**Task brief:**
Can you restate the records below word for word?
============
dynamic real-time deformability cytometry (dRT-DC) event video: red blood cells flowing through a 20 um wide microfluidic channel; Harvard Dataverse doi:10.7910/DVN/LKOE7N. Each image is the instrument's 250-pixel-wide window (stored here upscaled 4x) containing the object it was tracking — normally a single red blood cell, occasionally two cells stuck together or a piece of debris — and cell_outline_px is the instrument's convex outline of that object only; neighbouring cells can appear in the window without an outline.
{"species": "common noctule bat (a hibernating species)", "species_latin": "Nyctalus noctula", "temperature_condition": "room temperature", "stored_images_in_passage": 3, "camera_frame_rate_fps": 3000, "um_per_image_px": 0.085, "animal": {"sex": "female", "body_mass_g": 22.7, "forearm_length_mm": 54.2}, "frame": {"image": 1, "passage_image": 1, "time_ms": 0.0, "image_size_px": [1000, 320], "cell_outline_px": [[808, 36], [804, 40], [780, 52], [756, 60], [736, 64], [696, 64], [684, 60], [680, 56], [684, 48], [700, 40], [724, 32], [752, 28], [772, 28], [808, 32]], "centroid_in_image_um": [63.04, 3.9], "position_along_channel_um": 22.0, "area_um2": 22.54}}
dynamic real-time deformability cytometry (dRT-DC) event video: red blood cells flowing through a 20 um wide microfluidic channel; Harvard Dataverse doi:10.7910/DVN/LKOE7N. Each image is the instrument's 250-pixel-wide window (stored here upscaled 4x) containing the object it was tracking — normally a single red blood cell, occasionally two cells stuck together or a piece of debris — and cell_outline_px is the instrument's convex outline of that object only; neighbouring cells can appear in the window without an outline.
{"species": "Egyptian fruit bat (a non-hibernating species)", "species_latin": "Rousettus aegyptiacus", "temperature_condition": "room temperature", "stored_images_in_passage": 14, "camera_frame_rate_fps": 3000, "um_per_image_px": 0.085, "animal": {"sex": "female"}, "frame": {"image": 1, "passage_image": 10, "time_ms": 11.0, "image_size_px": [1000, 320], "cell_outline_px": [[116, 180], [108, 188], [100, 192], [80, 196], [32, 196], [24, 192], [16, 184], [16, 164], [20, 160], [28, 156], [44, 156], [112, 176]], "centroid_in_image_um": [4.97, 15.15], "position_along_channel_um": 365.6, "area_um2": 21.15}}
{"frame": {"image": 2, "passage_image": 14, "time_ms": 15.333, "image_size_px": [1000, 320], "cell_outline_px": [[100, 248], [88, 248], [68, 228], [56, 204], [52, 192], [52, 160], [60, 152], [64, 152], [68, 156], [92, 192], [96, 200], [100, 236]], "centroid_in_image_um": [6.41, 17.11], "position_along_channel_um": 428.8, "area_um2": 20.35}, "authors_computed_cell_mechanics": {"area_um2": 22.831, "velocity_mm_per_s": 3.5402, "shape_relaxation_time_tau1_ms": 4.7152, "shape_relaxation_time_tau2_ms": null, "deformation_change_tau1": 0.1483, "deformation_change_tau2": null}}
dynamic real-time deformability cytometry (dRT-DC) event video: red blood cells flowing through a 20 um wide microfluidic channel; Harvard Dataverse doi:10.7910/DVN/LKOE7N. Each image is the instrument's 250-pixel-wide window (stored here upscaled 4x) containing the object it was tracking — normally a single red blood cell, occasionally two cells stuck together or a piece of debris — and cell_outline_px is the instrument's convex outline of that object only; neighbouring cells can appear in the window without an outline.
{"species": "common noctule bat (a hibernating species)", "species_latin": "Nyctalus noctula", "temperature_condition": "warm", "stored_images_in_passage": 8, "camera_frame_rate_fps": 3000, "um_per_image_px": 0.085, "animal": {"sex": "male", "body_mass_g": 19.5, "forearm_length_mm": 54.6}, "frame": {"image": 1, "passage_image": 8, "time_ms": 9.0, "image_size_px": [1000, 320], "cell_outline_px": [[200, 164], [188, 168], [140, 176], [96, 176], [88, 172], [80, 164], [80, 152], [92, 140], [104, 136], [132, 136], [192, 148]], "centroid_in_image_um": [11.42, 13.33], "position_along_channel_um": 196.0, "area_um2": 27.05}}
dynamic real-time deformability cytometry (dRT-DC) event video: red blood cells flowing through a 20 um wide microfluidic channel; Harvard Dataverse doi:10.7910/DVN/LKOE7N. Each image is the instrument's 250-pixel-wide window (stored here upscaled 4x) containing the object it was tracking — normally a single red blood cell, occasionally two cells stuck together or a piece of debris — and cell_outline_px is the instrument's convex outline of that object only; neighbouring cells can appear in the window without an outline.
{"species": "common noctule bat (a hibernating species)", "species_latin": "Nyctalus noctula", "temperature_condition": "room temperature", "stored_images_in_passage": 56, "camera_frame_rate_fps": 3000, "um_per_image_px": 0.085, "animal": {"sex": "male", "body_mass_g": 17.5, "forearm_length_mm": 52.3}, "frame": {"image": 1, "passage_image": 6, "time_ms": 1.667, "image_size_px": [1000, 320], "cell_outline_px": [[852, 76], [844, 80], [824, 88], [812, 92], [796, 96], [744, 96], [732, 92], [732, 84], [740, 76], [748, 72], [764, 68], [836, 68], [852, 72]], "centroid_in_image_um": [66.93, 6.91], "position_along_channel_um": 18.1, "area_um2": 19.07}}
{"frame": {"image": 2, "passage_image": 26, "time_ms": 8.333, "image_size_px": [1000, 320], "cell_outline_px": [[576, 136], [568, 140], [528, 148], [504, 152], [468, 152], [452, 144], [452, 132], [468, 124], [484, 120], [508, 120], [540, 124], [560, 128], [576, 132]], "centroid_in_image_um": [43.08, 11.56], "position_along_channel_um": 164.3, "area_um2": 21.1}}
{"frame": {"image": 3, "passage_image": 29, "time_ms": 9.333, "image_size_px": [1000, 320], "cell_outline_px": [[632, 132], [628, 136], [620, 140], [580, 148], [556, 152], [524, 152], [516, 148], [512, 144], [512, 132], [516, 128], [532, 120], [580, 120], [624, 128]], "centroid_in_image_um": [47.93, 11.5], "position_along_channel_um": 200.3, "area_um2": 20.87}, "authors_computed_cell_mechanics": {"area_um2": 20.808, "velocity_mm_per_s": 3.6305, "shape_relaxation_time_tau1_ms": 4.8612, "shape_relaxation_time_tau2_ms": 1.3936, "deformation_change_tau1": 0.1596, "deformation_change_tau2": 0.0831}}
============
**Task result:**
dynamic real-time deformability cytometry (dRT-DC) event video: red blood cells flowing through a 20 um wide microfluidic channel; Harvard Dataverse doi:10.7910/DVN/LKOE7N. Each image is the instrument's 250-pixel-wide window (stored here upscaled 4x) containing the object it was tracking — normally a single red blood cell, occasionally two cells stuck together or a piece of debris — and cell_outline_px is the instrument's convex outline of that object only; neighbouring cells can appear in the window without an outline.
{"species": "common noctule bat (a hibernating species)", "species_latin": "Nyctalus noctula", "temperature_condition": "room temperature", "stored_images_in_passage": 3, "camera_frame_rate_fps": 3000, "um_per_image_px": 0.085, "animal": {"sex": "female", "body_mass_g": 22.7, "forearm_length_mm": 54.2}, "frame": {"image": 1, "passage_image": 1, "time_ms": 0.0, "image_size_px": [1000, 320], "cell_outline_px": [[808, 36], [804, 40], [780, 52], [756, 60], [736, 64], [696, 64], [684, 60], [680, 56], [684, 48], [700, 40], [724, 32], [752, 28], [772, 28], [808, 32]], "centroid_in_image_um": [63.04, 3.9], "position_along_channel_um": 22.0, "area_um2": 22.54}}
dynamic real-time deformability cytometry (dRT-DC) event video: red blood cells flowing through a 20 um wide microfluidic channel; Harvard Dataverse doi:10.7910/DVN/LKOE7N. Each image is the instrument's 250-pixel-wide window (stored here upscaled 4x) containing the object it was tracking — normally a single red blood cell, occasionally two cells stuck together or a piece of debris — and cell_outline_px is the instrument's convex outline of that object only; neighbouring cells can appear in the window without an outline.
{"species": "Egyptian fruit bat (a non-hibernating species)", "species_latin": "Rousettus aegyptiacus", "temperature_condition": "room temperature", "stored_images_in_passage": 14, "camera_frame_rate_fps": 3000, "um_per_image_px": 0.085, "animal": {"sex": "female"}, "frame": {"image": 1, "passage_image": 10, "time_ms": 11.0, "image_size_px": [1000, 320], "cell_outline_px": [[116, 180], [108, 188], [100, 192], [80, 196], [32, 196], [24, 192], [16, 184], [16, 164], [20, 160], [28, 156], [44, 156], [112, 176]], "centroid_in_image_um": [4.97, 15.15], "position_along_channel_um": 365.6, "area_um2": 21.15}}
{"frame": {"image": 2, "passage_image": 14, "time_ms": 15.333, "image_size_px": [1000, 320], "cell_outline_px": [[100, 248], [88, 248], [68, 228], [56, 204], [52, 192], [52, 160], [60, 152], [64, 152], [68, 156], [92, 192], [96, 200], [100, 236]], "centroid_in_image_um": [6.41, 17.11], "position_along_channel_um": 428.8, "area_um2": 20.35}, "authors_computed_cell_mechanics": {"area_um2": 22.831, "velocity_mm_per_s": 3.5402, "shape_relaxation_time_tau1_ms": 4.7152, "shape_relaxation_time_tau2_ms": null, "deformation_change_tau1": 0.1483, "deformation_change_tau2": null}}
dynamic real-time deformability cytometry (dRT-DC) event video: red blood cells flowing through a 20 um wide microfluidic channel; Harvard Dataverse doi:10.7910/DVN/LKOE7N. Each image is the instrument's 250-pixel-wide window (stored here upscaled 4x) containing the object it was tracking — normally a single red blood cell, occasionally two cells stuck together or a piece of debris — and cell_outline_px is the instrument's convex outline of that object only; neighbouring cells can appear in the window without an outline.
{"species": "common noctule bat (a hibernating species)", "species_latin": "Nyctalus noctula", "temperature_condition": "warm", "stored_images_in_passage": 8, "camera_frame_rate_fps": 3000, "um_per_image_px": 0.085, "animal": {"sex": "male", "body_mass_g": 19.5, "forearm_length_mm": 54.6}, "frame": {"image": 1, "passage_image": 8, "time_ms": 9.0, "image_size_px": [1000, 320], "cell_outline_px": [[200, 164], [188, 168], [140, 176], [96, 176], [88, 172], [80, 164], [80, 152], [92, 140], [104, 136], [132, 136], [192, 148]], "centroid_in_image_um": [11.42, 13.33], "position_along_channel_um": 196.0, "area_um2": 27.05}}
dynamic real-time deformability cytometry (dRT-DC) event video: red blood cells flowing through a 20 um wide microfluidic channel; Harvard Dataverse doi:10.7910/DVN/LKOE7N. Each image is the instrument's 250-pixel-wide window (stored here upscaled 4x) containing the object it was tracking — normally a single red blood cell, occasionally two cells stuck together or a piece of debris — and cell_outline_px is the instrument's convex outline of that object only; neighbouring cells can appear in the window without an outline.
{"species": "common noctule bat (a hibernating species)", "species_latin": "Nyctalus noctula", "temperature_condition": "room temperature", "stored_images_in_passage": 56, "camera_frame_rate_fps": 3000, "um_per_image_px": 0.085, "animal": {"sex": "male", "body_mass_g": 17.5, "forearm_length_mm": 52.3}, "frame": {"image": 1, "passage_image": 6, "time_ms": 1.667, "image_size_px": [1000, 320], "cell_outline_px": [[852, 76], [844, 80], [824, 88], [812, 92], [796, 96], [744, 96], [732, 92], [732, 84], [740, 76], [748, 72], [764, 68], [836, 68], [852, 72]], "centroid_in_image_um": [66.93, 6.91], "position_along_channel_um": 18.1, "area_um2": 19.07}}
{"frame": {"image": 2, "passage_image": 26, "time_ms": 8.333, "image_size_px": [1000, 320], "cell_outline_px": [[576, 136], [568, 140], [528, 148], [504, 152], [468, 152], [452, 144], [452, 132], [468, 124], [484, 120], [508, 120], [540, 124], [560, 128], [576, 132]], "centroid_in_image_um": [43.08, 11.56], "position_along_channel_um": 164.3, "area_um2": 21.1}}
{"frame": {"image": 3, "passage_image": 29, "time_ms": 9.333, "image_size_px": [1000, 320], "cell_outline_px": [[632, 132], [628, 136], [620, 140], [580, 148], [556, 152], [524, 152], [516, 148], [512, 144], [512, 132], [516, 128], [532, 120], [580, 120], [624, 128]], "centroid_in_image_um": [47.93, 11.5], "position_along_channel_um": 200.3, "area_um2": 20.87}, "authors_computed_cell_mechanics": {"area_um2": 20.808, "velocity_mm_per_s": 3.6305, "shape_relaxation_time_tau1_ms": 4.8612, "shape_relaxation_time_tau2_ms": 1.3936, "deformation_change_tau1": 0.1596, "deformation_change_tau2": 0.0831}}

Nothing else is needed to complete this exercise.